What you should do:
Could you output every record below exactly, leaving out the pictures?
******
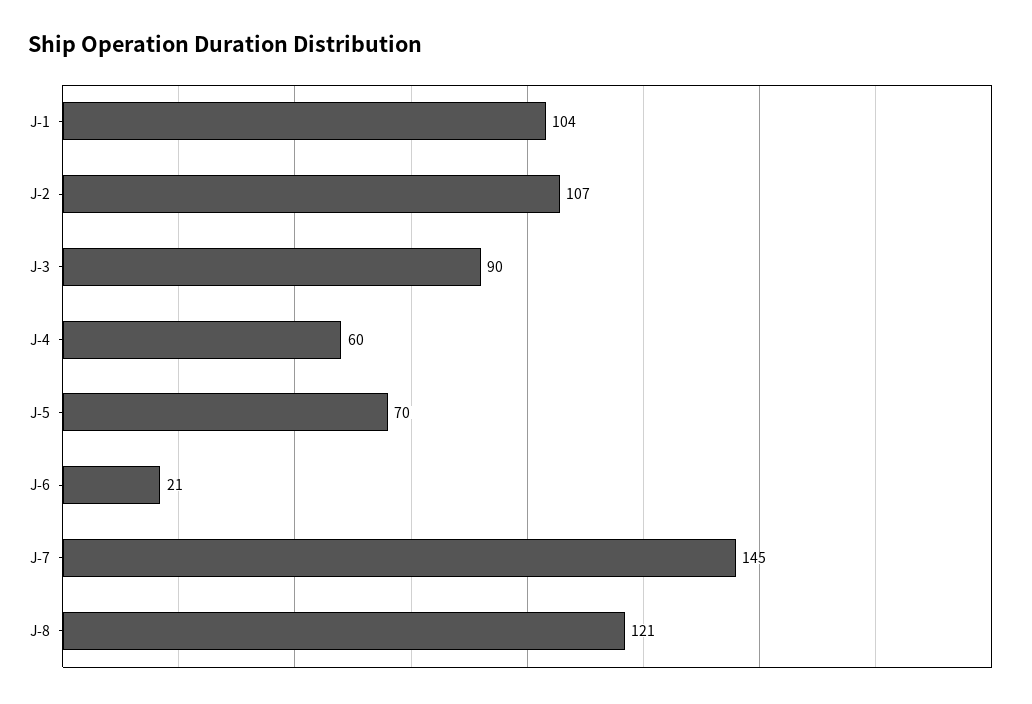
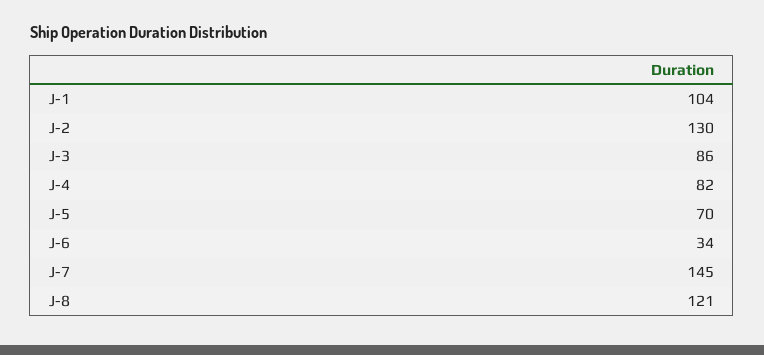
  {
    "J-1": 104,
-   "J-2": 107,
+   "J-2": 130,
-   "J-3": 90,
+   "J-3": 86,
-   "J-4": 60,
+   "J-4": 82,
    "J-5": 70,
-   "J-6": 21,
+   "J-6": 34,
    "J-7": 145,
    "J-8": 121
  }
******
Answer space:
  {
    "J-1": 104,
-   "J-2": 107,
+   "J-2": 130,
-   "J-3": 90,
+   "J-3": 86,
-   "J-4": 60,
+   "J-4": 82,
    "J-5": 70,
-   "J-6": 21,
+   "J-6": 34,
    "J-7": 145,
    "J-8": 121
  }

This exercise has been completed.